TASK INSTRUCTIONS:
Copy each line of the data below in which the word "depth" can be found.

Saved entries
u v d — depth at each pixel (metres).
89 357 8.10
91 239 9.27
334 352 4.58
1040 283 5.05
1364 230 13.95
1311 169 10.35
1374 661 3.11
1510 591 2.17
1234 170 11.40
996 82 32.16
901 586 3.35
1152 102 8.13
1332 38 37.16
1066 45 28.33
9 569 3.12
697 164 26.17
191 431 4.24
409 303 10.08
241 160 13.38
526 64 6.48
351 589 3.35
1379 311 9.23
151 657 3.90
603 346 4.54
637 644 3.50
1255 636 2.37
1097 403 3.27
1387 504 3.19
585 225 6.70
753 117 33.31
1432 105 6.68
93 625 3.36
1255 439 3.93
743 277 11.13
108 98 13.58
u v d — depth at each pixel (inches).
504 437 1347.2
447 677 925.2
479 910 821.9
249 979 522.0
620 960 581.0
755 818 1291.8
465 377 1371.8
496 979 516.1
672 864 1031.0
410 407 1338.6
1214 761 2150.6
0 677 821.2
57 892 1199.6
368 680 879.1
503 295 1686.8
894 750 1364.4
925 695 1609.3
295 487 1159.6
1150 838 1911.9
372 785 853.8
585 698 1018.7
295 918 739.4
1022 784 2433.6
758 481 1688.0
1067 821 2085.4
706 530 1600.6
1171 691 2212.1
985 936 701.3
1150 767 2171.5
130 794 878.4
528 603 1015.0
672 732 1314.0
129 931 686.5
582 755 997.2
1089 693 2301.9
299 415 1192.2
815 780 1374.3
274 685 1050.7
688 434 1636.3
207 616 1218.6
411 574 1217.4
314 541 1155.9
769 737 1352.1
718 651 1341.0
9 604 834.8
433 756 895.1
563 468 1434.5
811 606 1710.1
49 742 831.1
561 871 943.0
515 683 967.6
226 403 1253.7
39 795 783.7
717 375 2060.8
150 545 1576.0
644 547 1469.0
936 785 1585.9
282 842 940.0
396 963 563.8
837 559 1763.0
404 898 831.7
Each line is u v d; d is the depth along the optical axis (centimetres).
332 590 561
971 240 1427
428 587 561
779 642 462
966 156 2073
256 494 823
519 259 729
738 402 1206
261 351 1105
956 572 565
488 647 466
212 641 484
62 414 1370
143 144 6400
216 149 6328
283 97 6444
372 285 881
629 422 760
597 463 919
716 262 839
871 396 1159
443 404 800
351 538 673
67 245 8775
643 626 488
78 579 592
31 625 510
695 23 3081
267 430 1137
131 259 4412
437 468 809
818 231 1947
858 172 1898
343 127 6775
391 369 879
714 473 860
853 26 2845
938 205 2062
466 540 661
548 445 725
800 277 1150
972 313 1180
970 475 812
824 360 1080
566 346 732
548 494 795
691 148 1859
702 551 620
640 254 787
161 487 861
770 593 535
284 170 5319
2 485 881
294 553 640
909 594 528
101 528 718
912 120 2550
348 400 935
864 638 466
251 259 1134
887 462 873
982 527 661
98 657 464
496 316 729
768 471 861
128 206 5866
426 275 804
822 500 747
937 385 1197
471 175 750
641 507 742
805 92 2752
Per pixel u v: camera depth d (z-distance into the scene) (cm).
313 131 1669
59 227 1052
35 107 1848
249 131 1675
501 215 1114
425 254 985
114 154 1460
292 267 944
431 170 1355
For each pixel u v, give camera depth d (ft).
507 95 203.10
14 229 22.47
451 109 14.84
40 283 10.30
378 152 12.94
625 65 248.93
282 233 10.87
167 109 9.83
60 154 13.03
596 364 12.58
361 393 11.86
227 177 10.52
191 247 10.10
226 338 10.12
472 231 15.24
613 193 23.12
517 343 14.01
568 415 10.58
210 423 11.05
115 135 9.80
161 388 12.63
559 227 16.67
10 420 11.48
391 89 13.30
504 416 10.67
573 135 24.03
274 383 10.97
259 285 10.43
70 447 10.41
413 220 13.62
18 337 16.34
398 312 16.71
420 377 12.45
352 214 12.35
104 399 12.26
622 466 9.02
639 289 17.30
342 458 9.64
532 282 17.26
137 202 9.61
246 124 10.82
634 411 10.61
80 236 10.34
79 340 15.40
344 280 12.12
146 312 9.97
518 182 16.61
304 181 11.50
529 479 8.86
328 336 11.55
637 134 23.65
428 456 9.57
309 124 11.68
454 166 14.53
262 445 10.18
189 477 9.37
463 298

EXPECTED ANSWER:
u v d — depth at each pixel (metres).
u v d — depth at each pixel (inches).
Each line is u v d; d is the depth along the optical axis (centimetres).
Per pixel u v: camera depth d (z-distance into the scene) (cm).
For each pixel u v, give camera depth d (ft).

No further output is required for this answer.